Arbeitsauftrag a: Geben Sie aus der Buchbesprechung den Abschnitt von „Für mich war“ bis einschließlich „einmal zu erlaufen.“ wortgetreu wieder.

Textausschnitt:
☆ ☆ ☆ ☆

Am Beispiel dieser Personen und der beiden Kinder und deren Familien erzählt die Autorin von einer bedrückenden Zeit in der deutschen Geschichte und davon, wie schwer es für den Einzelnen war, sich dem Machtgefüge und den daraus resultierenden Veränderungen zu entziehen. Das „Kaufhaus Jonas“ übersteht den Krieg, wird zweckentfremdet als Zentrale der Hitlerjugend genutzt und wird später nach der Teilung der Stadt zum Institut für Marxismus-Leninismus der SED umfunktioniert.

Bernhard und Elsa verlieren sich nicht aus den Augen, wenn auch die neuen Machtverhältnisse und später die Mauer für lange Zeit Trennung der beiden Familien bedeuten.

Elsa hat sich in die eingangs erwähnte Eröffnungsparty eingeschlichen, weil sie hofft, auch für Bernhard möge dieser Tag und „ihr Haus“ die gleiche Bedeutung haben wir für sie, ihn hofft sie hier und heute wieder zu treffen. Während sie darauf wartet und hofft, blickt sie zurück und erlebt in der Erinnerung an Ereignisse ihres Lebens stellvertretend für eine ganze Generation achtzig Jahre deutscher Geschichte. Diesen Rückblick erzählt uns die Autorin nur bedingt chronologisch, mal aus Elsas, mal aus Bernhards Sicht. Sie schildert starke Charaktere, die trotzdem in manchen Situationen ihres Lebens zu zerbrechen drohen, aber dennoch nie aufgeben. Als Leser kann man nicht umhin, die Leben von Elsa und Bernhard mitzuerleben und damit wesentliche Kapitel der deutschen Geschichte im 20. Jahrhundert beinahe als eigene Erfahrungen zu empfinden.  Für mich ein großartiges Buch, dem es mühelos gelingt, ohne einen erhobenen Zeigefinger auf eine zeitweilig unrühmliche Vergangenheit zu schauen.

Für mich war dies wieder einmal ein Roman, nach dessen Lektüre ich gern sofort nach Berlin, an die Orte der Handlung gereist wäre, um auf den Spuren von Elsa und Bernhard zu spazieren, um mir die Geschichte mit Stadtplan und  Reiseführer in der Hand noch einmal zu erlaufen.

☆ ☆ ☆ ☆

Gezeigtes Material:
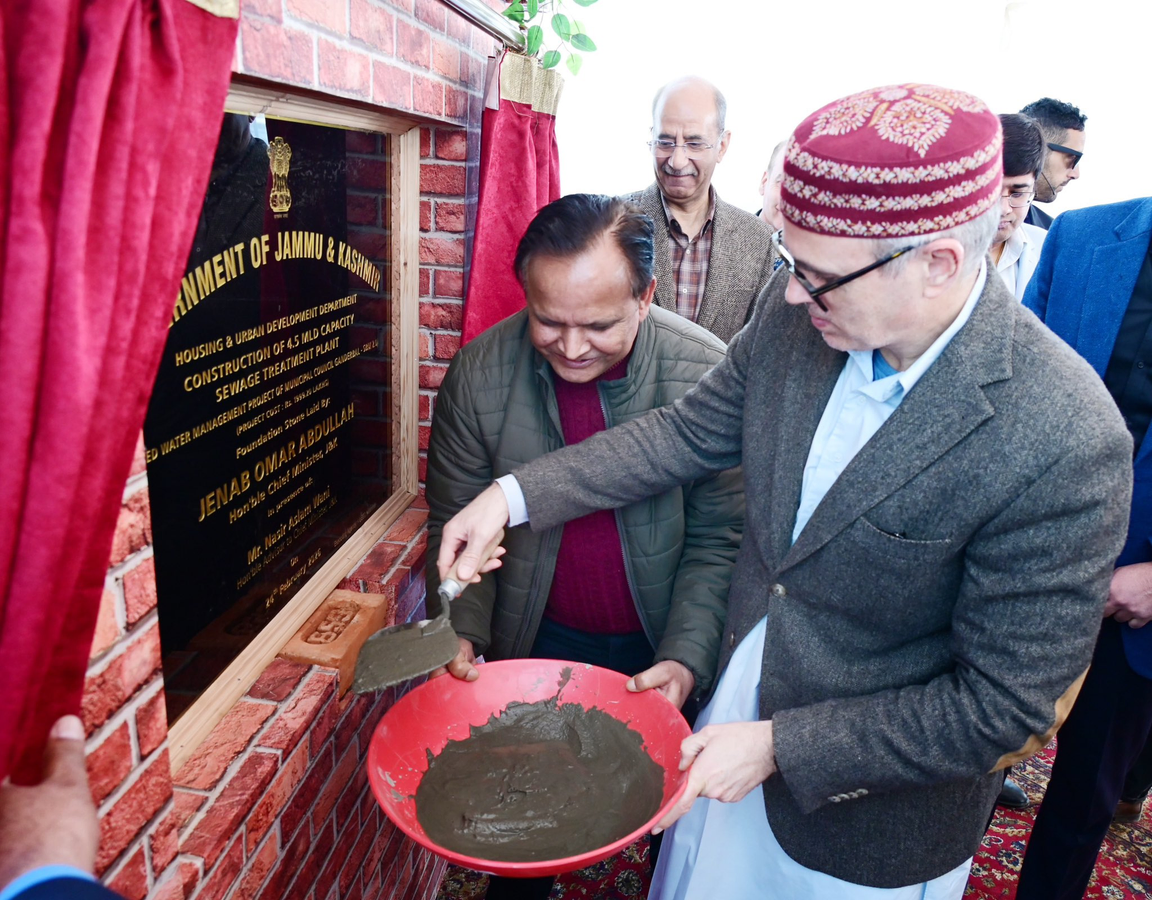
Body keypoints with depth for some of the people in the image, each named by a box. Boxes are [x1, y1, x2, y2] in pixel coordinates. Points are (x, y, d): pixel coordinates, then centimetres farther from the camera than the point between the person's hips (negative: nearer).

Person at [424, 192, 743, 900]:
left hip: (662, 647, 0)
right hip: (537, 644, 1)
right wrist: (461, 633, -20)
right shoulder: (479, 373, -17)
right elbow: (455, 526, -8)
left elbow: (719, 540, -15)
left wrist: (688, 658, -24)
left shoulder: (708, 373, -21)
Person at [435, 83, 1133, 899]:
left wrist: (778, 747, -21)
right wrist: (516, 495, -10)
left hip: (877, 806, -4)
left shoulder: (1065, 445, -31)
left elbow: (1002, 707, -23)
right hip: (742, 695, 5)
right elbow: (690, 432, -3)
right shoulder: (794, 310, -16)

☆ ☆ ☆ ☆

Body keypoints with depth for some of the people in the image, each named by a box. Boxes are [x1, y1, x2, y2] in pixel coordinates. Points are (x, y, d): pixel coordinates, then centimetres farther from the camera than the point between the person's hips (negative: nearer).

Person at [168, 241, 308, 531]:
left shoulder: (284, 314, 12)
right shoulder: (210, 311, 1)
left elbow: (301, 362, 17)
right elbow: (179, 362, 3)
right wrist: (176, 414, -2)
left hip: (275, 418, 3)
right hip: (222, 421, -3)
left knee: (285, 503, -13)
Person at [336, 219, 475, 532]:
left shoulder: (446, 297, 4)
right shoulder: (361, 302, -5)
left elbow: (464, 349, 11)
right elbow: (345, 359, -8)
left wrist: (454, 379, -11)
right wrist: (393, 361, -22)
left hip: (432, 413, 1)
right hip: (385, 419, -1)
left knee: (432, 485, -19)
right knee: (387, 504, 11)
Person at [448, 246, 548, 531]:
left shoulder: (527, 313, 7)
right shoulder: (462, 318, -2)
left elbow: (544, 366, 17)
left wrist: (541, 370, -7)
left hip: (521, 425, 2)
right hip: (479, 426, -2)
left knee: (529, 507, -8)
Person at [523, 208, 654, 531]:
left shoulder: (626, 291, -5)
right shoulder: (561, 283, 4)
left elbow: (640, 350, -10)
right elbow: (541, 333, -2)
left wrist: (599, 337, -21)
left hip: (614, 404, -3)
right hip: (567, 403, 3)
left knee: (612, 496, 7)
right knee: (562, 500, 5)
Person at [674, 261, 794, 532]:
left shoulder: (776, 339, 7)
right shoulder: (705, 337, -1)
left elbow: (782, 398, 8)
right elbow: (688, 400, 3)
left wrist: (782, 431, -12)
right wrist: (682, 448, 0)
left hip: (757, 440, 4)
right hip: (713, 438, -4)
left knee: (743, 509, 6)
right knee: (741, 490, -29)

☆ ☆ ☆ ☆

Arbeitsauftrag b: Verschieben Sie in der Auflistung jede Zahl der Punktangaben (Pixelkoordinaten und Tiefenwerte) um 129 nach oben, und zwar ausschließlich im Abschnitt von der Zeile mit „left knee: (432, 485, -19)“ bis einschließlich der Zeile mit „right knee: (741, 490, -29)“. Geben Sie nur diese Zeilen vollständig wieder, die Zeilen mit den Personenangaben eingeschlossen.

Erwartete Antwort a:
Für mich war dies wieder einmal ein Roman, nach dessen Lektüre ich gern sofort nach Berlin, an die Orte der Handlung gereist wäre, um auf den Spuren von Elsa und Bernhard zu spazieren, um mir die Geschichte mit Stadtplan und  Reiseführer in der Hand noch einmal zu erlaufen.

Erwartete Antwort b:
left knee: (561, 614, 110)
right knee: (516, 633, 140)
Person at [448, 246, 548, 531]:
left shoulder: (656, 442, 136)
right shoulder: (591, 447, 127)
left elbow: (673, 495, 146)
left wrist: (670, 499, 122)
left hip: (650, 554, 131)
right hip: (608, 555, 127)
left knee: (658, 636, 121)
Person at [523, 208, 654, 531]:
left shoulder: (755, 420, 124)
right shoulder: (690, 412, 133)
left elbow: (769, 479, 119)
right elbow: (670, 462, 127)
left wrist: (728, 466, 108)
left hip: (743, 533, 126)
right hip: (696, 532, 132)
left knee: (741, 625, 136)
right knee: (691, 629, 134)
Person at [674, 261, 794, 532]:
left shoulder: (905, 468, 136)
right shoulder: (834, 466, 128)
left elbow: (911, 527, 137)
right elbow: (817, 529, 132)
left wrist: (911, 560, 117)
right wrist: (811, 577, 129)
left hip: (886, 569, 133)
right hip: (842, 567, 125)
left knee: (872, 638, 135)
right knee: (870, 619, 100)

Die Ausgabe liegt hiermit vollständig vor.